The company said revenue fell 18 percent in the first quarter as slumping customer demand took its toll on sales of printing equipment and supplies.

During the first quarter, we saw an accelerated rate of decline in enterprise spending on technology, especially in Europe and developing markets, Anne Mulcahy, Xerox chief executive, said in a statement on Friday, adding that the company plans to focus on managing costs and generating cash.

Xerox derives some 70 percent of its cash flow from the sale of supplies, financing and services to repeat customers. But the economic downturn means that some companies are slowing or shelving their plans to buy new equipment or order service.

Net income in the first quarter was $42 million, 5 cents a share, compared with a loss of $244 million, or 27 cents a share.

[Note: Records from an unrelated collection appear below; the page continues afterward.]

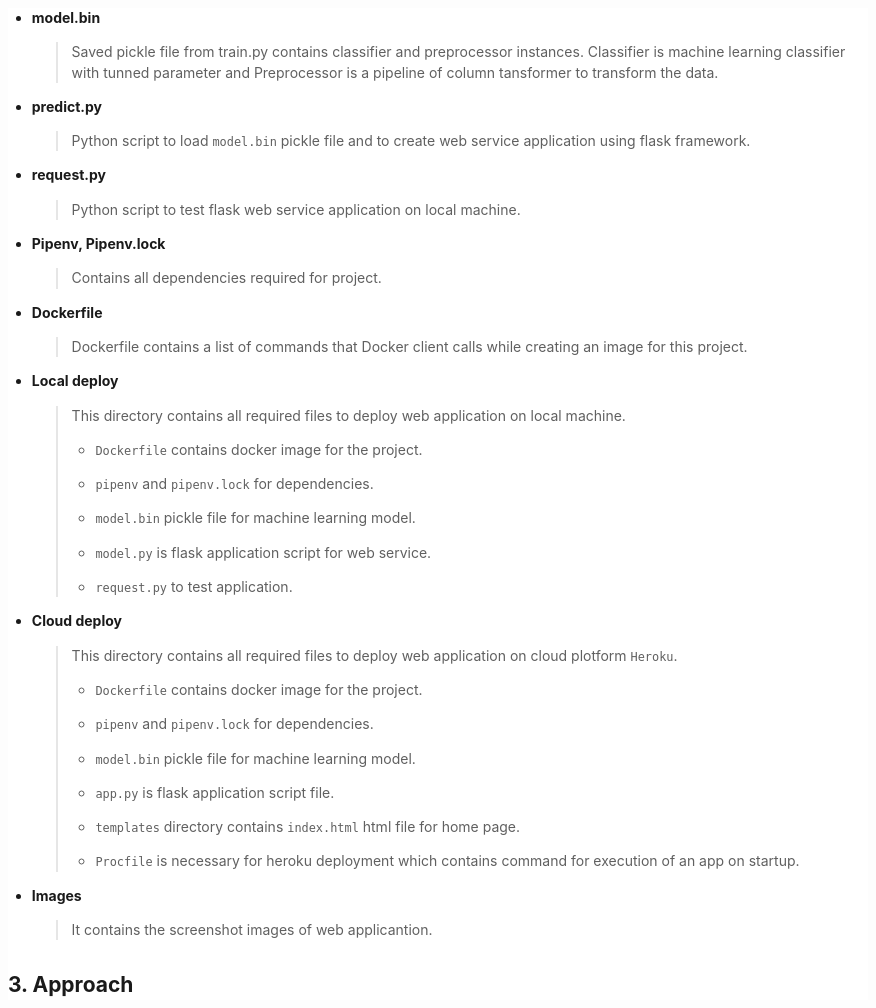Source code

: * **model.bin**
  
  > Saved pickle file from train.py contains classifier and preprocessor instances. Classifier is machine learning classifier with tunned parameter and Preprocessor is a pipeline of column tansformer to transform the data.

* **predict.py**
  
  > Python script to load `model.bin` pickle file and to create web service application using flask framework.

* **request.py**
  
  > Python script to test flask web service application on local machine.

* **Pipenv,  Pipenv.lock**
  
  > Contains all dependencies required for project.

* **Dockerfile**
  
  > Dockerfile contains a list of commands that Docker client calls while creating an image for this project.

* **Local deploy**
  
  > This directory contains all required files to deploy web application on local machine. 
  > 
  > * `Dockerfile` contains docker image for the project. 
  > 
  > * `pipenv` and `pipenv.lock` for dependencies.
  > 
  > * `model.bin` pickle file for machine learning model. 
  > 
  > * `model.py` is flask application script for web service.
  > 
  > * `request.py` to test application.

* **Cloud deploy**
  
  >  This directory contains all required files to deploy web application on cloud plotform `Heroku`.
  > 
  > * `Dockerfile` contains docker image for the project.
  > 
  > * `pipenv` and `pipenv.lock` for dependencies.
  > - `model.bin` pickle file for machine learning model.
  > 
  > - `app.py` is flask application script file.
  > 
  > - `templates` directory contains `index.html` html file for home page.
  > 
  > - `Procfile` is necessary for heroku deployment which contains command for execution of an app on startup.

* **Images**
  > It contains the screenshot images of web applicantion.

## 3. Approach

The year-earlier period included a $491 million charged related to a securities settlement.

Revenue fell to $3.55 billion from $4.34 billion.

Wall Street analysts had expected a profit of 4 cents a share, on revenue of $3.55 billion, but it was not immediately clear if results were comparable. Before Xerox late in March slashed its outlook, citing the effects of the weak economy, analysts had expected a profit of 17 cents a share.

The Stamford, Connecticut, company, which has rebounded from fiscal troubles earlier this decade, spurred by solid profits and improved market share, said it now sees second-quarter earnings per share in the range of 10-12 cents. Analysts had expected a profit of 14 cents, according to Reuters Estimates.

It also said it sees 2009 earnings of 50 cents to 55 cents a share, down from its previous target of $1.00 to $1.25.

Xerox stock closed on Thursday at $5.74 on the New York Stock Exchange. The shares have climbed about 32 percent since March 20, the day that Xerox warned its results would fall short of company targets.